Extraia, sem nenhuma alteração, o trecho do texto sobre o Retrato Brasília que vai desde "Tá, mas o que" até "na nossa frente.".

# Texto do exercício
=-=-=

Texto – Carol & Dani
Assim que o Retrato Brasília foi lançado, nós duas nos enchemos de perguntas. Realizado pelo Correio Braziliense e pelo CCBB, com patrocínio de R$ 2,5 milhões do Banco do Brasil, o projeto foi anunciado com conceitos teóricos e superlativos.
“Projeto vai traçar a cartografia estética e comportamental dos jovens brasilienses”. “Uma pesquisa etnográfica e atitudinal dos jovens influenciadores”. ”Retrato Brasília inaugura nova era para a arte do DF”.
Tá, mas o que exatamente é isso? Uma pesquisa? Um evento? Um debate? Por que uma pesquisa que pretende decifrar a juventude brasiliense e a nova cena cultural da cidade é realizada por uma empresa paulistana? Por que, na festa de inauguração de um projeto chamado Retrato Brasília, a estrela da noite foi uma cantora de São Paulo? Um grande ponto de interrogação se desenhou na nossa frente.
Procuramos o CCBB e tivemos um longo papo com o responsável pelo projeto, Jackson Araújo, para poder explicar pra vocês bem aqui como funciona o Retrato Brasília. Mas confessamos que ainda saímos de lá sem entender exatamente como esse projeto milionário vai colaborar com a cena cultural efervescente que temos vivenciado na nossa cidade.

=-=-=

# Conteúdo dos dados
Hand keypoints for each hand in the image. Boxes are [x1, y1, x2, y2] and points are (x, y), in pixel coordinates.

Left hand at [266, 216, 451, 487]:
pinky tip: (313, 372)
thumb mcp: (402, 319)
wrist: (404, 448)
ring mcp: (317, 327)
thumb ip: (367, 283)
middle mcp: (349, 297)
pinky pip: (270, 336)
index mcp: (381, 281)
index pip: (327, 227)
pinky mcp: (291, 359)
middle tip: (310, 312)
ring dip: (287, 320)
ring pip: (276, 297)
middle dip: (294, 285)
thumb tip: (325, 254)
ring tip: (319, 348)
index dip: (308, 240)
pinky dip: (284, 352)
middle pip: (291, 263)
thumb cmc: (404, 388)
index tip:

=-=-=

# Exercício concluído
Tá, mas o que exatamente é isso? Uma pesquisa? Um evento? Um debate? Por que uma pesquisa que pretende decifrar a juventude brasiliense e a nova cena cultural da cidade é realizada por uma empresa paulistana? Por que, na festa de inauguração de um projeto chamado Retrato Brasília, a estrela da noite foi uma cantora de São Paulo? Um grande ponto de interrogação se desenhou na nossa frente.